[PROVIDED ENTRIES]
++++++++++++++++++++

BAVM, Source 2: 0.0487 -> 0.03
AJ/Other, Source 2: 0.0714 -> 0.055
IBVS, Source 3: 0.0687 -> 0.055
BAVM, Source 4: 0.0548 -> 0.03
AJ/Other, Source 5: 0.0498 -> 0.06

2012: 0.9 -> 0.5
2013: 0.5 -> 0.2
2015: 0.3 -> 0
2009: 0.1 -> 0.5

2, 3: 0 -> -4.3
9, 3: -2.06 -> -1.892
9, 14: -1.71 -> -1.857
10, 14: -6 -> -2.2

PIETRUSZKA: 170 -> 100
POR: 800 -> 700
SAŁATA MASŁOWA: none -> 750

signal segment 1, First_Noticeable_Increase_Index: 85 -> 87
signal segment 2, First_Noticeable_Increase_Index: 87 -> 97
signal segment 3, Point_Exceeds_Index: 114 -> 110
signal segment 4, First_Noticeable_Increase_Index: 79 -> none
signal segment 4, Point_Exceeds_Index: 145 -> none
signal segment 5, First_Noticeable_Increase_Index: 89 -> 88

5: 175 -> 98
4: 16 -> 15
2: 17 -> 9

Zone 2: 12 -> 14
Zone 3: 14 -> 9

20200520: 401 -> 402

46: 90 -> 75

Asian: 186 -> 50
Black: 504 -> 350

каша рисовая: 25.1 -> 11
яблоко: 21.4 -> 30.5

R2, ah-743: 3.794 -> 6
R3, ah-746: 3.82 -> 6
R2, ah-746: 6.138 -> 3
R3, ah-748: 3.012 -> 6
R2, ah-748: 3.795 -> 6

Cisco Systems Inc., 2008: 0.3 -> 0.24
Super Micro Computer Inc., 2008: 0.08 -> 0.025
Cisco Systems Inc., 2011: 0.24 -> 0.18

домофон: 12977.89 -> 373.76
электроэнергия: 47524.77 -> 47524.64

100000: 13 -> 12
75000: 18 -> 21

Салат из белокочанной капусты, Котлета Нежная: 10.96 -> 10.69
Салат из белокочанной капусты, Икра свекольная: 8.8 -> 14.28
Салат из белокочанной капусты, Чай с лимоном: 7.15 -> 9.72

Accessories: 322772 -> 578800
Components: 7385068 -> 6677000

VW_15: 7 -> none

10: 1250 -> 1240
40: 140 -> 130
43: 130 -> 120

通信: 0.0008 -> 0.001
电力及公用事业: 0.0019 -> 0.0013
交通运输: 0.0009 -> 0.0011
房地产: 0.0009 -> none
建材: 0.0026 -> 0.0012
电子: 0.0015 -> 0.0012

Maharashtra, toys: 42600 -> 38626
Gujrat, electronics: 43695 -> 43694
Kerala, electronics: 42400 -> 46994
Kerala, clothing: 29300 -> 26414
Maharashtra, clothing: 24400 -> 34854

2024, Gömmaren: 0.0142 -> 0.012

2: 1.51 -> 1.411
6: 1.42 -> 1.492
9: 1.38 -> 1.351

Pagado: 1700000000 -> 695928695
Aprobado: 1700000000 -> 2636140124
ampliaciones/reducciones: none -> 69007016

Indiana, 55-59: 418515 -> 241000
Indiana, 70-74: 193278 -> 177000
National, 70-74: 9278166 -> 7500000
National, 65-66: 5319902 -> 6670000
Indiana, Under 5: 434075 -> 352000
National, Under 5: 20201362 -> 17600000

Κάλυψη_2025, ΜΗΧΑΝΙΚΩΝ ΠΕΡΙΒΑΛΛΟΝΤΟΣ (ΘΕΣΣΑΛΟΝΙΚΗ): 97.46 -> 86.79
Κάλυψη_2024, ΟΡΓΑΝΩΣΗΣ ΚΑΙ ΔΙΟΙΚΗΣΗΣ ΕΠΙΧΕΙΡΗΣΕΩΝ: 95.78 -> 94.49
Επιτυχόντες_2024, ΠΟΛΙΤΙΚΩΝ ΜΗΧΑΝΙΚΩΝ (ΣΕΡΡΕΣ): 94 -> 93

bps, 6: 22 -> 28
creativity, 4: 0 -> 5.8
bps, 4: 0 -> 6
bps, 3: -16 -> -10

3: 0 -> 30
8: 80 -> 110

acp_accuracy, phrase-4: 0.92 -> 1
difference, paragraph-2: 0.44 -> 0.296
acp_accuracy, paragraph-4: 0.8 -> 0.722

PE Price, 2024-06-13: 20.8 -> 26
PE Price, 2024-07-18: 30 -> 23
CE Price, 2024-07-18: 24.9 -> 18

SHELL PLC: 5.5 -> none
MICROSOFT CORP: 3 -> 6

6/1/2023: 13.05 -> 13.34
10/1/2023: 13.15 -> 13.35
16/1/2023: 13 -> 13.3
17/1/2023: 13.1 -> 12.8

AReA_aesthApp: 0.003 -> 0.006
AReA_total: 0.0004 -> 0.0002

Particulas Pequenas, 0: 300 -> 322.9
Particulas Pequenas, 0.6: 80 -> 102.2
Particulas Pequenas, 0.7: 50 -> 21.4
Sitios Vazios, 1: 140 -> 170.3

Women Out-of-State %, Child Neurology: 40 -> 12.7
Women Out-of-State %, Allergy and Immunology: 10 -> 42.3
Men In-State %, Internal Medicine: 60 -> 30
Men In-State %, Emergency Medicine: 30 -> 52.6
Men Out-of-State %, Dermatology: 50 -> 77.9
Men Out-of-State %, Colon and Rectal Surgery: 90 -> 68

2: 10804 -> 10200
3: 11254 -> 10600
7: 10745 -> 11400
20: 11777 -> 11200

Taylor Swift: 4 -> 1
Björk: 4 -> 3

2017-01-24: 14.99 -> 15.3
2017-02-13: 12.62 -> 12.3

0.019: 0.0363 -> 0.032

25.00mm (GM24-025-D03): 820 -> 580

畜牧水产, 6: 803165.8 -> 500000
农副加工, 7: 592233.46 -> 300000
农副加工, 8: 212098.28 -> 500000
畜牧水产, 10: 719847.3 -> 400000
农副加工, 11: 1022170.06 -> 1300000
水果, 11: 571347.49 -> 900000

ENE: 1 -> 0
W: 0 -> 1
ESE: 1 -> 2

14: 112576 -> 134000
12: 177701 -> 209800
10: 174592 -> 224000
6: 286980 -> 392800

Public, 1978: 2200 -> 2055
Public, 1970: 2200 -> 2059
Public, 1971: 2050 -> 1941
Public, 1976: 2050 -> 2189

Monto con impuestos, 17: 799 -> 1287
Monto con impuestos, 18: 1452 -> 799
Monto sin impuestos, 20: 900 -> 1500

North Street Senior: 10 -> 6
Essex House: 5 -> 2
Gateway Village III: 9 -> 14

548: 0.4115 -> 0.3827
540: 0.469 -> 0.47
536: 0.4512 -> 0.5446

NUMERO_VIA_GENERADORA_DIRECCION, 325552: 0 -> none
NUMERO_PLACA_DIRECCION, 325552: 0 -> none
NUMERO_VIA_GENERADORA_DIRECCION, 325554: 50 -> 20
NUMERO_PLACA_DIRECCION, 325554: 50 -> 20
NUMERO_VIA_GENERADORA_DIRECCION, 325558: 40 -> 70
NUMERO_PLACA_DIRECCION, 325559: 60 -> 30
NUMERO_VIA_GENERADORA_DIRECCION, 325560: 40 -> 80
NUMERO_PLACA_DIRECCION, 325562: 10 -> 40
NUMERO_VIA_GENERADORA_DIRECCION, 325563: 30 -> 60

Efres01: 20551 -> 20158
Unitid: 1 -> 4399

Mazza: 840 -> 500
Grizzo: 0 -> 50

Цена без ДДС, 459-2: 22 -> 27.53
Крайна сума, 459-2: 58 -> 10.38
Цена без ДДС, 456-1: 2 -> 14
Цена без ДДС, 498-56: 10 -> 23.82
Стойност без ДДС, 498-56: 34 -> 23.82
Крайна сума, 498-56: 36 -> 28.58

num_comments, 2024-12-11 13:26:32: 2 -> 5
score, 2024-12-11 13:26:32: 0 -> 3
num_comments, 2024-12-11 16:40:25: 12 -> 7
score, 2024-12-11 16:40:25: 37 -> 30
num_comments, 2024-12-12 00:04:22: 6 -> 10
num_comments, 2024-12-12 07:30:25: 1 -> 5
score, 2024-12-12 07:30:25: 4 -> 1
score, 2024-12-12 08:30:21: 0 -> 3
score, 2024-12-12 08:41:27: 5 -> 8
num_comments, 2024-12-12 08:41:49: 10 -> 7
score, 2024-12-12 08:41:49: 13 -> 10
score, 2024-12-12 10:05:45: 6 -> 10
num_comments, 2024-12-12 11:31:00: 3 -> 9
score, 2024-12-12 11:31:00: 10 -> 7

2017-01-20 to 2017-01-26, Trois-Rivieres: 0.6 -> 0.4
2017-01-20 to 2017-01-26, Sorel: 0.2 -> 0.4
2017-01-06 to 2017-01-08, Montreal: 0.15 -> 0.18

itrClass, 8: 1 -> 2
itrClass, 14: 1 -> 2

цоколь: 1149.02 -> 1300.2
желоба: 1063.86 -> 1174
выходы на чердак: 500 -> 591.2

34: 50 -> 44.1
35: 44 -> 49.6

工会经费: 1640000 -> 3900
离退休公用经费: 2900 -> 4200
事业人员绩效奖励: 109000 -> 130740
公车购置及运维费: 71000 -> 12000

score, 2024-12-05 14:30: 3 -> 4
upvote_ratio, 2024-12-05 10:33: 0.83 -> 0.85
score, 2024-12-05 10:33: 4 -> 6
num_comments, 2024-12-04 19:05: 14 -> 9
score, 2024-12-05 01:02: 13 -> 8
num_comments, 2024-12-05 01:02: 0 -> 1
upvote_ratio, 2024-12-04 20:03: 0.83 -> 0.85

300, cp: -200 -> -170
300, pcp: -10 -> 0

++++++++++++++++++++

[WHAT THE EXERCISE ASKS] Copy out all lines above that include the string "сума".

[PROBLEM SOLUTION]
Крайна сума, 459-2: 58 -> 10.38
Крайна сума, 498-56: 36 -> 28.58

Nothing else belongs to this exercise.